Whilst urging the Muslim community in Ghana to subdue all celebrations associated with the Islamic feast, he implored all to keep up their guard in order for the country not to erode the gains it made due to the measures taken by the government to contain the effect of the disease when it broke out early last year.

“As we continue to count on the grace of God to protect our country from the ravages of the pandemic like we have done since its outbreak, we can only minimise its health effects and avoided a full-blown third wave, if we continue to be responsible and observe the hygiene protocols,” he said.

Ghana, he noted, was recovering from the scourge of the pandemic, and was faring better than most country’s devastated by disease, and all must be done to preserve those gains, which had kept investors confident in the nation’s economy, with many more intending to pitch camp in Ghana.

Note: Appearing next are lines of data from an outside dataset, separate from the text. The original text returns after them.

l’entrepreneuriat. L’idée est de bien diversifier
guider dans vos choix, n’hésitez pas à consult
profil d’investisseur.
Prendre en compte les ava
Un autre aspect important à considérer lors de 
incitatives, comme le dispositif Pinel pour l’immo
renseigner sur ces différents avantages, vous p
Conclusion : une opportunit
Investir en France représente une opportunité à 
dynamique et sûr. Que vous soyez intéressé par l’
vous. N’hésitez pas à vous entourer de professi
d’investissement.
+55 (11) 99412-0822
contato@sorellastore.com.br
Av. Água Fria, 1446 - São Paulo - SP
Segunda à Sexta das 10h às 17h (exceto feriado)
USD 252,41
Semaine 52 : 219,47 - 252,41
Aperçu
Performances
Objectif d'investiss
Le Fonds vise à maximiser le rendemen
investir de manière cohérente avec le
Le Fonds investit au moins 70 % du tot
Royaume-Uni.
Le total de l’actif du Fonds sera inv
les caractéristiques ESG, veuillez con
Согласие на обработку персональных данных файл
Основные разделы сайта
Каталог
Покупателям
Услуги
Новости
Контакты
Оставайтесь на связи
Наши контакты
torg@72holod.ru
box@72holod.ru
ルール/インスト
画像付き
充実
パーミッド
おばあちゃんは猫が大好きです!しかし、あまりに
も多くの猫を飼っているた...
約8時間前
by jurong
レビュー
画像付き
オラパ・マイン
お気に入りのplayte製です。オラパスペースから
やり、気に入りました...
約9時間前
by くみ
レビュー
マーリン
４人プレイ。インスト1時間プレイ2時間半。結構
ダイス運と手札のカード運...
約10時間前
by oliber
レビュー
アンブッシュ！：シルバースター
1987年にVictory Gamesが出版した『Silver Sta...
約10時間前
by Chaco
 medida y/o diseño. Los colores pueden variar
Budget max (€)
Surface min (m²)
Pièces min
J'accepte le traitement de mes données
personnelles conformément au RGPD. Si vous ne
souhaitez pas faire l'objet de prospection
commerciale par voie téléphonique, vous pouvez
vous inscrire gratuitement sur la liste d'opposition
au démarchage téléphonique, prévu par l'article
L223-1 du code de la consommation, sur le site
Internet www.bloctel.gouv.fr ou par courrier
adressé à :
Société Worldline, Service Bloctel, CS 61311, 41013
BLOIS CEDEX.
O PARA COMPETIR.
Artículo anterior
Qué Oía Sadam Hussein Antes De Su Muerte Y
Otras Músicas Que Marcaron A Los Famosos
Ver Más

Drawing on the lessons of the Eid-ul Adha, the president said the sacrifice of prophet Ibrahim which was being celebrated, “must spur us on to sacrifice for the progress and development of our society in our various areas of endeavour.”

“We must take matters of national interest paramount in anything we do,” he said.

The president asked the Muslim community to use the period of devotion to “remember our nation” and pray for wisdom and guidance for the government “so that we can steer the ship of state in a manner that allows us to navigate the stormy and turbulent economic and other challenges that confront our nation and the world.”

President Akufo-Addo spoke on the need for Ghanaians to maintain the peace and religious harmony existing in the country.

He urged all in the country, especially the religions, to be tolerant of each other, “so that we can create a free, conducive atmosphere for the development of our nation.”

The president pledged to support the development of Zongo communities.

He urged the youth in the Zongo communities to take advantage of the many empowerment initiatives and opportunities by the government to develop their talents and contribute to national development.

“We see Zongo communities as a place of great talent which can be harnessed for the development of the Zongo communities and the entire country.

“Zongo residents have a proud history of contributing to the development of our country, and I urge you to follow in the footsteps of your forebears,” he said.

President Akufo-Addo said, “We must all bear in mind that words can be as incendiary as guns. The Bible tells us that death and life are in the power of the tongue,” urging Ghanaians to be mindful of their speech to preserve national unity and cohesion.

The Chief Imam, Sheikh Nuhu Sharubutu, called on Muslims across the country to live in harmony and peace to enhance national development.

He prayed to Allah to enable the Muslim community to sacrifice personal interests for the common good of society.

Eid-Ul-Adha is an important religious festival on the Islamic calendar during which Muslims pray and meditate in commemoration of “The Duty of Sacrifice” dating back to the era of Prophet Abraham.